URBANA, Ill. – Tackling nutrient pollution in the Gulf of Mexico is a big job, requiring coordination between dozens of states whose waters flow into the Mississippi. Although a 2011 U.S. Environmental Protection Agency memo set a framework for each state to reduce its nutrient load, it was up to the states to set their own policies in motion.
More than a decade on, critics have questioned the effectiveness of state nutrient reduction strategies, noting the still-massive hypoxic dead zones in the Gulf. In a new University of Illinois-led study, social scientists looked at the process states took to develop and implement their strategies, identifying key strengths and challenges that can inform other large-scale cooperative efforts.
Interviewing personnel involved in the planning and execution of nutrient reduction strategies in seven upper Mississippi River Basin states, the research team found the EPA memo spurred initial energy.
“States really took advantage of the policy window opened by the EPA memo and its directive to create nutrient reduction strategies at the state level. After 2011, when groups started meeting, there was a lot of energy across the region to bring people together and try to come up with innovative new solutions. Ten years later, that energy is more dispersed. So, utilizing that policy window is a key lesson for other multi-state planning processes,” says Chloe Wardropper, assistant professor of natural resource policy in the Department of Natural Resources and Environmental Sciences at U of I and lead author on the study.
In our state, University of Illinois Extension has been working with the Illinois Environmental Protection Agency and Illinois Department of Agriculture on the Illinois Nutrient Loss Strategy since nearly the beginning of the effort. Accomplishments have included coordinating the development of the partner-written strategy document published in 2015 and three subsequent biennial reports.
Extension staff also work with these agencies to facilitate the multi-stakeholder Policy Working Group and its five subgroups.

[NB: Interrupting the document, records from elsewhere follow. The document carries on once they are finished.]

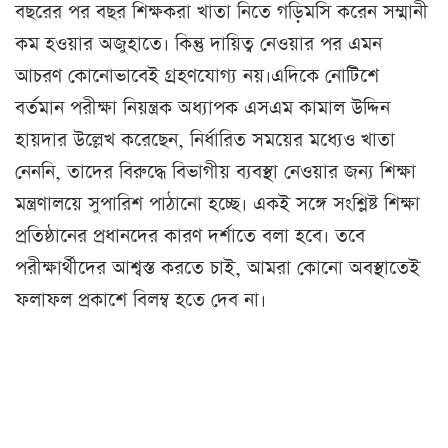
বছরের পর বছর শিক্ষকরা খাতা নিতে গড়িমসি করেন সম্মানী
কম হওয়ার অজুহাতে। কিন্তু দায়িত্ব নেওয়ার পর এমন
আচরণ কোনোভাবেই গ্রহণযোগ্য নয়।এদিকে নোটিশে
বর্তমান পরীক্ষা নিয়ন্ত্রক অধ্যাপক এসএম কামাল উদ্দিন
হায়দার উল্লেখ করেছেন, নির্ধারিত সময়ের মধ্যেও খাতা
নেননি, তাদের বিরুদ্ধে বিভাগীয় ব্যবস্থা নেওয়ার জন্য শিক্ষা
মন্ত্রণালয়ে সুপারিশ পাঠানো হচ্ছে। একই সঙ্গে সংশ্লিষ্ট শিক্ষা
প্রতিষ্ঠানের প্রধানদের কারণ দর্শাতে বলা হবে। তবে
পরীক্ষার্থীদের আশ্বস্ত করতে চাই, আমরা কোনো অবস্থাতেই
ফলাফল প্রকাশে বিলম্ব হতে দেব না।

Stakeholder representatives include federal and state agencies, agricultural organizations, wastewater treatment agencies, non-governmental organizations, and industries. These meetings have helped provide a shared vision and create opportunities for groups that don’t usually have conversations.
As the study states, “…one agricultural stakeholder noted in Illinois: We feel like that’s a huge thing — that folks like the Sierra Club are aware of what we’re doing, we invite them to our field days, we have discussions of what we think the science is saying, and I feel like we’re all learning a little bit more about the perspectives even between agriculture and environmental communities.”